> **Assignment**: From the first line to the last, repeat the data exactly and drop the pictures.

Saved entries:
┌────────

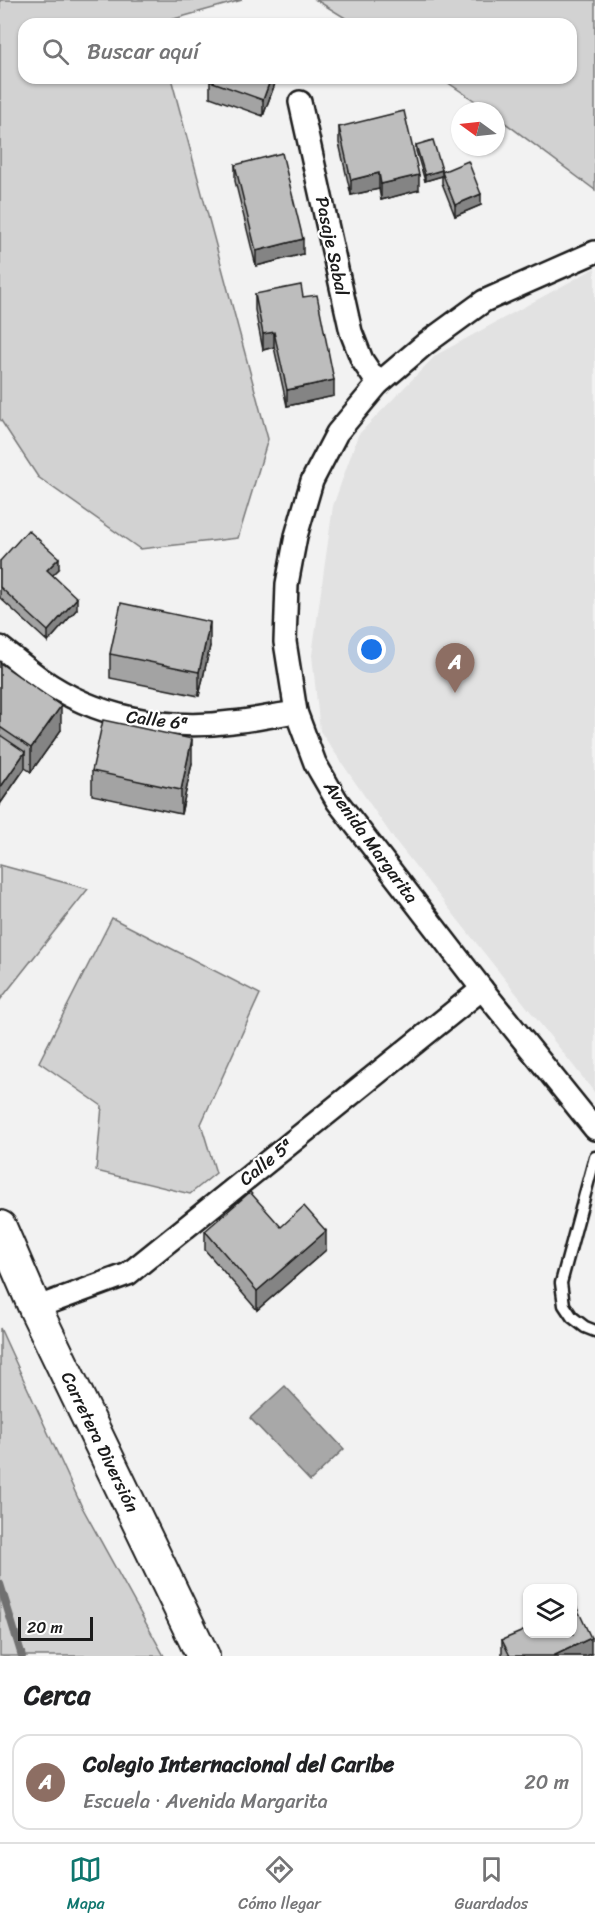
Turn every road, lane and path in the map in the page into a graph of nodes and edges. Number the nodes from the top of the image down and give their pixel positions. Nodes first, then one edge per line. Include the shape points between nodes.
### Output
1 (300, 102) dead end
2 (595, 252) edge
3 (378, 384) junction
4 (0, 647) edge
5 (296, 711) junction
6 (482, 989) junction
7 (595, 1129) edge
8 (595, 1157) edge
9 (0, 1227) edge
10 (35, 1308) junction
11 (595, 1331) edge
12 (203, 1656) edge

1 - 3 street, Pasaje Sabal via 351,333
2 - 3 street, Avenida Margarita via 484,301
3 - 5 street, Avenida Margarita via 336,433 312,481 296,536 287,584 285,642
4 - 5 street, Calle 6ª via 41,679 82,702 133,720 183,725 231,723
5 - 6 street, Avenida Margarita via 315,763 337,801
6 - 7 street, Avenida Margarita
6 - 10 street, Calle 5ª via 128,1274
8 - 11 lane via 561,1283 564,1305 572,1317
9 - 10 main road, Carretera Diversión
10 - 12 main road, Carretera Diversión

└────────

> **Task answer**:
Turn every road, lane and path in the map in the page into a graph of nodes and edges. Number the nodes from the top of the image down and give their pixel positions. Nodes first, then one edge per line. Include the shape points between nodes.
### Output
1 (300, 102) dead end
2 (595, 252) edge
3 (378, 384) junction
4 (0, 647) edge
5 (296, 711) junction
6 (482, 989) junction
7 (595, 1129) edge
8 (595, 1157) edge
9 (0, 1227) edge
10 (35, 1308) junction
11 (595, 1331) edge
12 (203, 1656) edge

1 - 3 street, Pasaje Sabal via 351,333
2 - 3 street, Avenida Margarita via 484,301
3 - 5 street, Avenida Margarita via 336,433 312,481 296,536 287,584 285,642
4 - 5 street, Calle 6ª via 41,679 82,702 133,720 183,725 231,723
5 - 6 street, Avenida Margarita via 315,763 337,801
6 - 7 street, Avenida Margarita
6 - 10 street, Calle 5ª via 128,1274
8 - 11 lane via 561,1283 564,1305 572,1317
9 - 10 main road, Carretera Diversión
10 - 12 main road, Carretera Diversión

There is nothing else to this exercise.